RuntimeError: CUDA out of memory during training

My model has 195465 trainable parameters and when I start my training loop with batch_size = 1 the loop works. But when I try to increase the batch_size to even 2 then the cuda goes out of memory.

I tried to check status of my gpu using this block of code

device = torch.device(‘cuda’ if torch.cuda.is_available() else ‘cpu’)
print(‘Using device:’, device)

#Additional Info when using cuda
if device.type == 'cuda':
    print('Memory Usage:')
    print('Allocated:', round(torch.cuda.memory_allocated(0)/1024**3,1), 'GB')
    print('Cached:   ', round(torch.cuda.memory_cached(0)/1024**3,1), 'GB')

which gave the following output:-

Using device: cuda

GeForce GTX 1050
Memory Usage:
Allocated: 2.9 GB
Cached:    2.9 GB

Can anyone help me understand the above output and why is this happening?

Hey bolt25,

did you try torch.cuda.empty_cache()?

Yes I did, but no use

During the forward pass intermediate tensors will be stored (output activations), which are needed for the gradient calculation during the backward pass.
Depending on the model architecture these activations might use more memory than the model parameters.
You could check the peak memory via torch.cuda.max_memory_allocated() using a batch size of 1.

Calling torch.cuda.empty_cache() will not avoid the OOM memory issue, but will instead only slow down your code.

1 Like

→ LISTED ENTRIES:
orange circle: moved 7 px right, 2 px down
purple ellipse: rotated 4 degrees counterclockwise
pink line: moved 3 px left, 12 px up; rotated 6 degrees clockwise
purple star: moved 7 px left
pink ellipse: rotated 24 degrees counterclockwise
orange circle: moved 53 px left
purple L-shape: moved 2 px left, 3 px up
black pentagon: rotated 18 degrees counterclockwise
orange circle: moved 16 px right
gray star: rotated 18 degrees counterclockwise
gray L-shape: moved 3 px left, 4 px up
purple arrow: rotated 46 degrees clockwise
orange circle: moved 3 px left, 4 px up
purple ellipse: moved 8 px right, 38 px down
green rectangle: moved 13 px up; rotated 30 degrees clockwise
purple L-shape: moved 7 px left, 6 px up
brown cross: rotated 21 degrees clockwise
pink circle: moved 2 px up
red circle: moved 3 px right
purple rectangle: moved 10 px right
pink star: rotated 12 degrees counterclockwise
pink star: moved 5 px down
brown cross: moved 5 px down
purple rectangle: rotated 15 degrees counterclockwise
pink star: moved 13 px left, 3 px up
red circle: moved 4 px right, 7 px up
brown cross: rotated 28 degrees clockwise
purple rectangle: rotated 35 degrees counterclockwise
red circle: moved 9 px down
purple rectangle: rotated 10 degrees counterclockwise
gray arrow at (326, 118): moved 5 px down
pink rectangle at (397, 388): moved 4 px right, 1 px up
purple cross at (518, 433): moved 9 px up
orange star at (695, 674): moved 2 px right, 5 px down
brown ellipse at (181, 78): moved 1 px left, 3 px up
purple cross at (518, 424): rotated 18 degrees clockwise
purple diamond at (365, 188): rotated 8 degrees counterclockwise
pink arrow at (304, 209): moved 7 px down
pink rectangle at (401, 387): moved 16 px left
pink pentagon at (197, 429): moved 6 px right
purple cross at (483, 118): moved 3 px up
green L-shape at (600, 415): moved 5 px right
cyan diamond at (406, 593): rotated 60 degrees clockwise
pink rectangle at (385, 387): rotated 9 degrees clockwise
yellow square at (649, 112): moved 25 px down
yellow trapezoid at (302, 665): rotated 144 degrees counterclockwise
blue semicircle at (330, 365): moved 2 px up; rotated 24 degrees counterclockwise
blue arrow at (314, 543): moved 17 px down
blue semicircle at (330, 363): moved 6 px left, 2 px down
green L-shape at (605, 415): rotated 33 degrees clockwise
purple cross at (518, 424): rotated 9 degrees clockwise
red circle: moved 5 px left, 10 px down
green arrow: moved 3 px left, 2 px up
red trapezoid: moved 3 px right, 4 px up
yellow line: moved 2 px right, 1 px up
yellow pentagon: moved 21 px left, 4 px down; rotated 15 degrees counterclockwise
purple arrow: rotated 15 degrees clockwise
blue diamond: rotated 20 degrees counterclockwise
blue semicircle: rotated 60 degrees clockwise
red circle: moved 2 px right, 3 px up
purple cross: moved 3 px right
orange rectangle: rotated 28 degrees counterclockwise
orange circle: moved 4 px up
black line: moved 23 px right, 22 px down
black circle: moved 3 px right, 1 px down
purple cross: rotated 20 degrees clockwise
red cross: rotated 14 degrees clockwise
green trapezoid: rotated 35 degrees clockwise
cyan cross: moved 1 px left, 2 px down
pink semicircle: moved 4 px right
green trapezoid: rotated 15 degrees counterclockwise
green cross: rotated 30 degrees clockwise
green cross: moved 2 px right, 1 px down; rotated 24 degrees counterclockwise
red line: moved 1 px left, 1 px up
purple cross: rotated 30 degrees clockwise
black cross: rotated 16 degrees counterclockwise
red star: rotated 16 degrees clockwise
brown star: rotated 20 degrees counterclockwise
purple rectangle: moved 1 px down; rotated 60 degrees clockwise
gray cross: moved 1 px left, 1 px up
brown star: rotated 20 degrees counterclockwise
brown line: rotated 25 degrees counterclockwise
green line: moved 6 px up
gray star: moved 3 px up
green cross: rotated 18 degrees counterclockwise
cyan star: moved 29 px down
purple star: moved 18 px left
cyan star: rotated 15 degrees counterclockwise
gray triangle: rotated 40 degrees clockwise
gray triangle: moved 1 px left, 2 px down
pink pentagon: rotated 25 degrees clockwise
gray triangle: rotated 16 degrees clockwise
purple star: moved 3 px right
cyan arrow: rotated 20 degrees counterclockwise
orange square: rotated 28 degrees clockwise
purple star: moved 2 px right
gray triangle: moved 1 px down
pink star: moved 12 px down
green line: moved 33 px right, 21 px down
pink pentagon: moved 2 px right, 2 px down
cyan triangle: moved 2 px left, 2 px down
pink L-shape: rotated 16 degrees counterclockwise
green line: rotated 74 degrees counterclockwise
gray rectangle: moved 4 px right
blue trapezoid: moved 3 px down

→ PROBLEM REQUIREMENTS: Rename "intermediate tensors" to "temporary tensors" in the forum thread's passage starting at "During the forward" and ending at "the backward pass.", and write that passage out again. Rely only on the forum thread for what comes next.

→ OUTPUT OF THE TASK:
During the forward pass temporary tensors will be stored (output activations), which are needed for the gradient calculation during the backward pass.